PASAROFÇA ANTLAŞMASI’NIN BELGELERİ NASIL SATIŞA ÇIKTI
Murat Bardakçı’nın Pasarofça Antlaşması’nın metinlerin Sotheby’s’deki bir müzayededen aniden çekilmesi üzerine yazdığı ilginç yazısını okudum. Doğrusu haberde itiraz edilecek bir şey yok. Bir tek şeyin üzerinde duralım. Kendisinin de belirttiği gibi satışa sunulan belgeler Topkapı Sarayı Arşivi’ndeki Pasarofça Antlaşması belgeleri değildir. Ama bildiğiniz gibi beynelmilel antlaşmalar Vestfalya Antlaşması’ndan (1648) sonraki dönemde tarafların birbirlerine karşılıklı yetki belgeleri (delegelere tanıtma ve tasdik ettirme) ayrıca ara görüşmelerin layihalarının eklenmesiyle meydana gelir ve bu gibi metinler daha çok Osmanlıların kendi Türkçeleri karşı tarafların da ya kendi milli dilleri ya da Latince metinlerle olur. Teati edilen belgeler hiç şüphesiz bir bütün içerisinde antlaşmaların tarihini meydana getirir.
MÜZELERDEKİ HIRSIZLIK ARŞİVLERE SIZMIŞ OLABİLİR
Uzun tarihimiz harplerle doludur.

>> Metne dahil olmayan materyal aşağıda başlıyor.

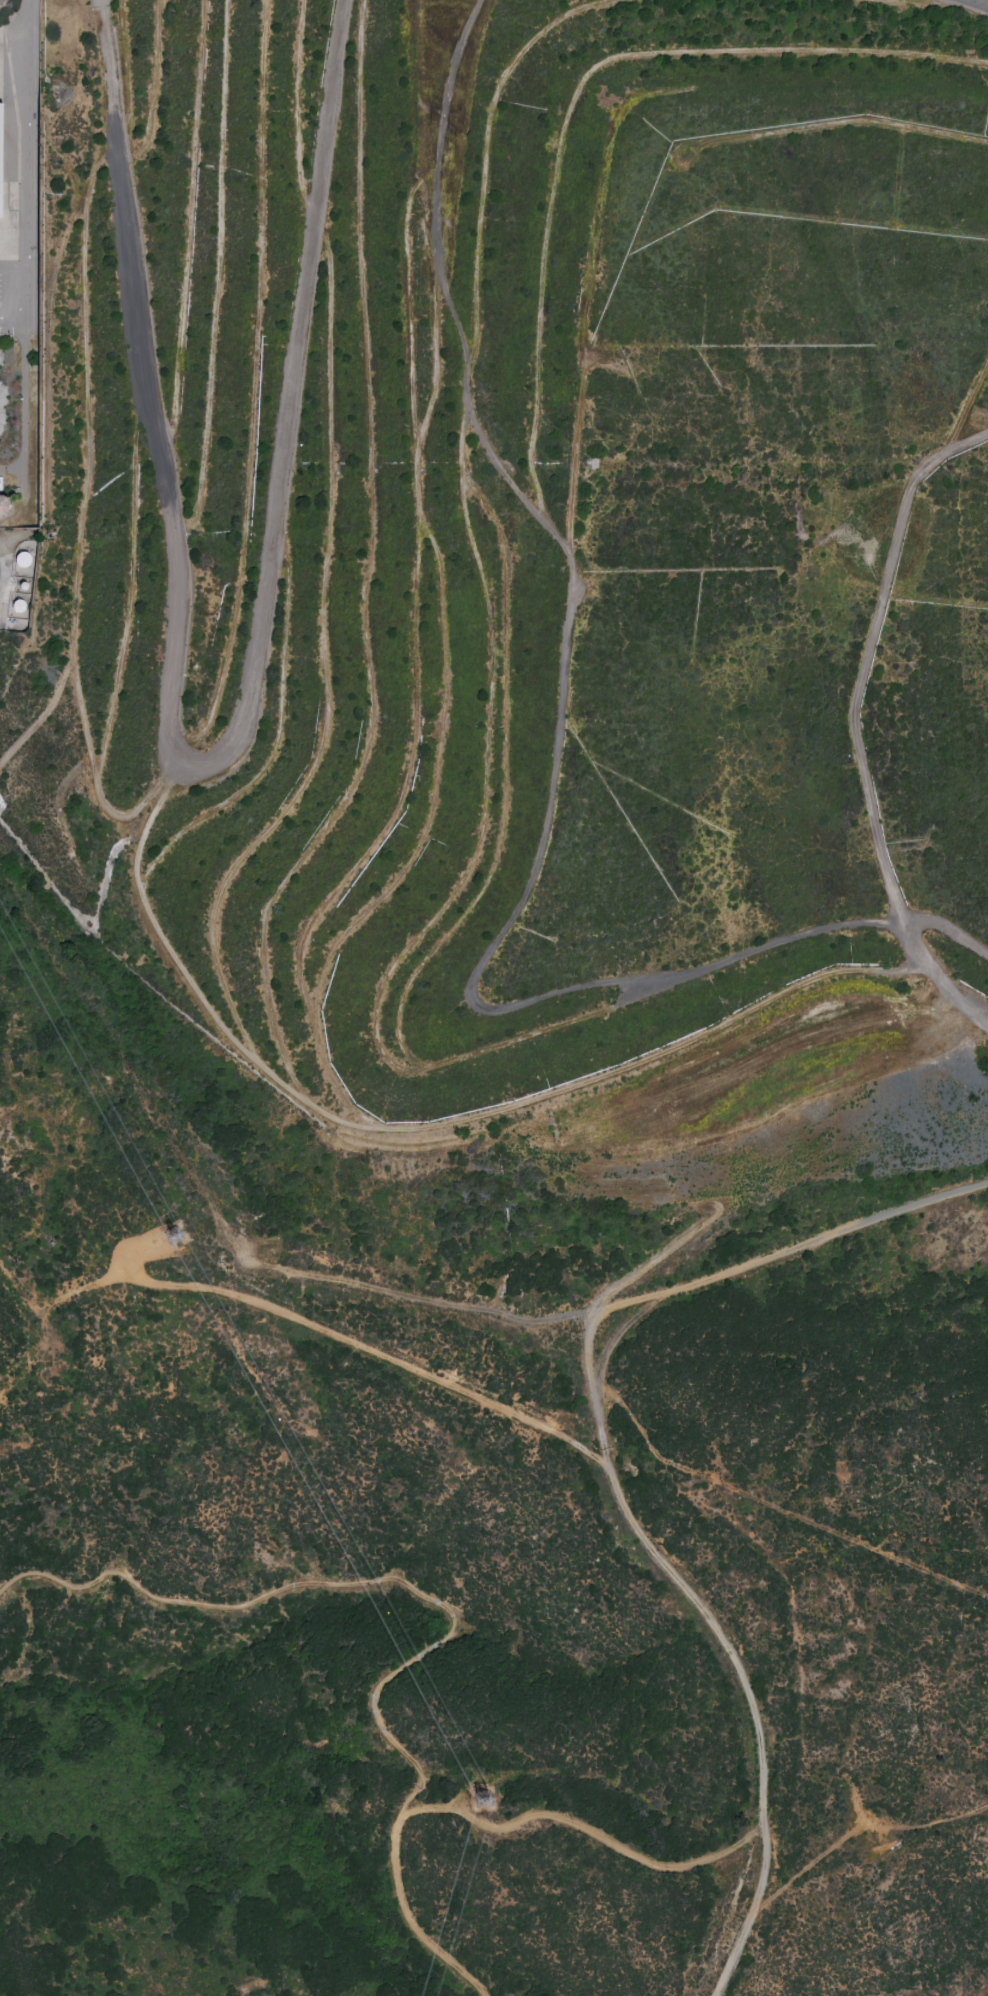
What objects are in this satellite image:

Tabii mütareke ve muahedeler de vardır. Bunların yayınını hep ihmal ederdik. Ancak zaman artık bunu zorluyor. Prut için Akdes Nimet Kurat Bey’in yaptığı gibi doğrudan doğruya birtakım milletlerdeki vesikaları karşılaştırarak inceleme, ister istemez Pasarofça ve Karlofça için de olacak. Bu antlaşma metinlerinin de herhâlde Avrupa devletlerinin biri, bir ihtimal İngiltere veya Avusturya tarafından çıktığı anlaşılıyor.

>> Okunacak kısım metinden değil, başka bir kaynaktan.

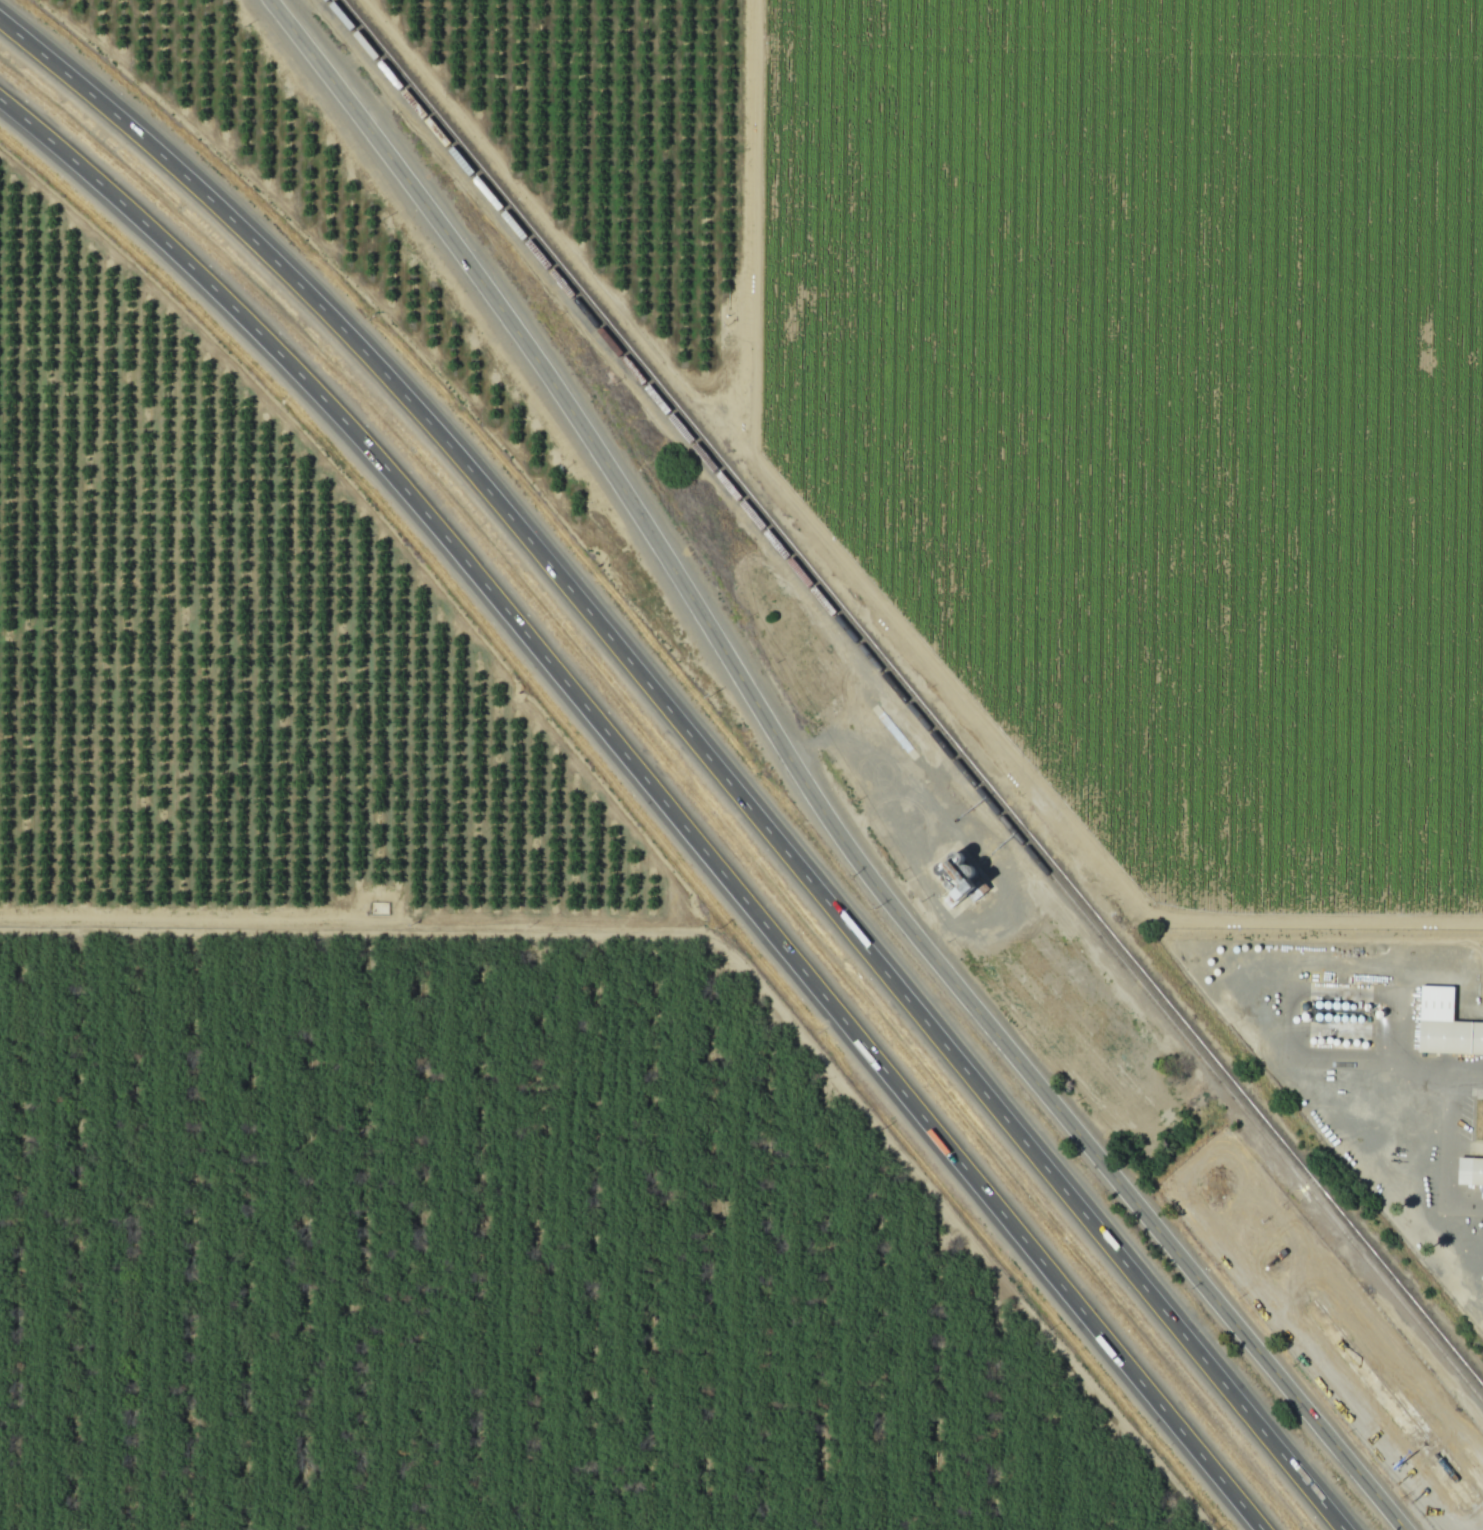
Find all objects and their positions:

Neden aniden belge müzayededen geri çekildi? Hakikaten polisiyelik bir soru. Zannediyorum son zamanlarda Avrupa müzelerinde meydana gelen hırsızlık arşivlere de sızmış olabilir. Sotheby’s’de ise herhangi bir ülkenin elinde bulunması gereken muahede metinlerinin, yetki belgelerinin, ara layihaların bu maceralı el değiştirmeleri çok tartışılır bir nokta.